- WHAT THE EXERCISE ASKS: Copy out the text of the listing, replacing "DEEP DIVE" with "FEATURE" everywhere it appears and changing nothing else. Leave the pictures out.
━━━━━━━━━━━━━━━━━━━━━━━━━━━━━━
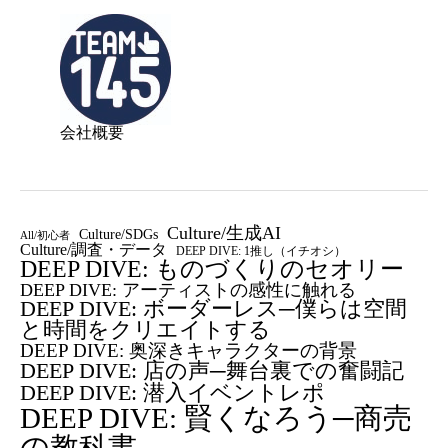
会社概要
Culture/生成AI
Culture/SDGs
All/初心者
Culture/調査・データ
DEEP DIVE: 1推し（イチオシ）
DEEP DIVE: ものづくりのセオリー
DEEP DIVE: アーティストの感性に触れる
DEEP DIVE: ボーダーレス─僕らは空間
と時間をクリエイトする
DEEP DIVE: 奥深きキャラクターの背景
DEEP DIVE: 店の声─舞台裏での奮闘記
DEEP DIVE: 潜入イベントレポ
DEEP DIVE: 賢くなろう─商売
の教科書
━━━━━━━━━━━━━━━━━━━━━━━━━━━━━━
- EXERCISE ANSWER:
会社概要
Culture/生成AI
Culture/SDGs
All/初心者
Culture/調査・データ
FEATURE: 1推し（イチオシ）
FEATURE: ものづくりのセオリー
FEATURE: アーティストの感性に触れる
FEATURE: ボーダーレス─僕らは空間
と時間をクリエイトする
FEATURE: 奥深きキャラクターの背景
FEATURE: 店の声─舞台裏での奮闘記
FEATURE: 潜入イベントレポ
FEATURE: 賢くなろう─商売
の教科書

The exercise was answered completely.